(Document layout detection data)
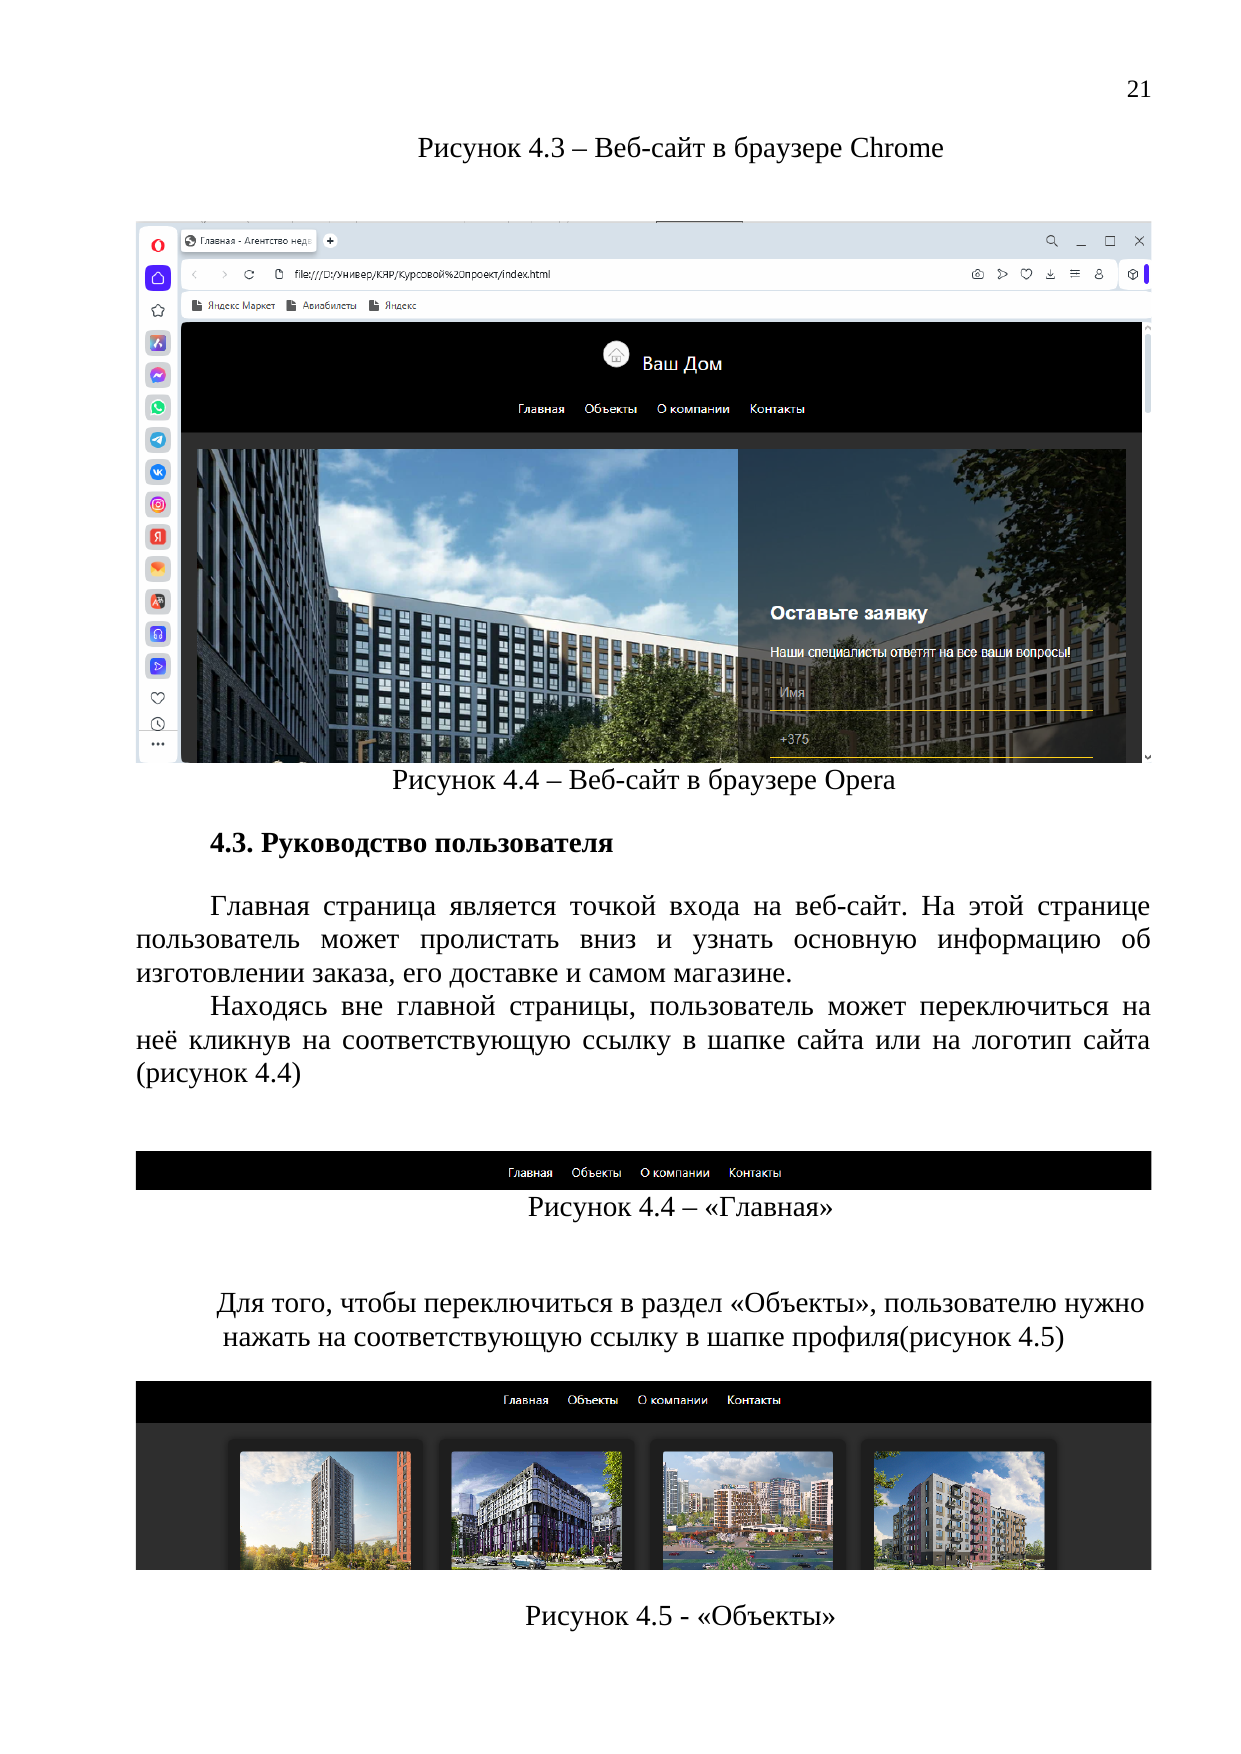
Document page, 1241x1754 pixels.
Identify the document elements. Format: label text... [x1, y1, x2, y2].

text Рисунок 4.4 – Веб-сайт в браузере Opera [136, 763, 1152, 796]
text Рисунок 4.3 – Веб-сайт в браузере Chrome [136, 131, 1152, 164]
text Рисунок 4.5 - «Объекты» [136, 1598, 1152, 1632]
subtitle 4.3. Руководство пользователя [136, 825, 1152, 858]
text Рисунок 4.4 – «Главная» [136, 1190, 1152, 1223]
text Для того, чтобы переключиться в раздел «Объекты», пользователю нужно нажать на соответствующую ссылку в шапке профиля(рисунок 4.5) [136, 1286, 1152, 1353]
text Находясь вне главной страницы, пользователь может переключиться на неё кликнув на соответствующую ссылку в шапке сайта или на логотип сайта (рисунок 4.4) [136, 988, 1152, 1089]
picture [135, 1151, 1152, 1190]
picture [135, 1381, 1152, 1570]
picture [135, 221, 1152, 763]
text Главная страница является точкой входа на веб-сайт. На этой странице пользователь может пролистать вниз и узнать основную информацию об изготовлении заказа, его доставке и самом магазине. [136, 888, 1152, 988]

:: EXERCISE BRIEF ::
Repeat the data above exactly, images excluded.

:: RESPONSE TO THE TASK ::
Document page, 1241x1754 pixels.
Identify the document elements. Format: label text... [x1, y1, x2, y2].

text Рисунок 4.4 – Веб-сайт в браузере Opera [136, 763, 1152, 796]
text Рисунок 4.3 – Веб-сайт в браузере Chrome [136, 131, 1152, 164]
text Рисунок 4.5 - «Объекты» [136, 1598, 1152, 1632]
subtitle 4.3. Руководство пользователя [136, 825, 1152, 858]
text Рисунок 4.4 – «Главная» [136, 1190, 1152, 1223]
text Для того, чтобы переключиться в раздел «Объекты», пользователю нужно нажать на соответствующую ссылку в шапке профиля(рисунок 4.5) [136, 1286, 1152, 1353]
text Находясь вне главной страницы, пользователь может переключиться на неё кликнув на соответствующую ссылку в шапке сайта или на логотип сайта (рисунок 4.4) [136, 988, 1152, 1089]
picture [135, 1151, 1152, 1190]
picture [135, 1381, 1152, 1570]
picture [135, 221, 1152, 763]
text Главная страница является точкой входа на веб-сайт. На этой странице пользователь может пролистать вниз и узнать основную информацию об изготовлении заказа, его доставке и самом магазине. [136, 888, 1152, 988]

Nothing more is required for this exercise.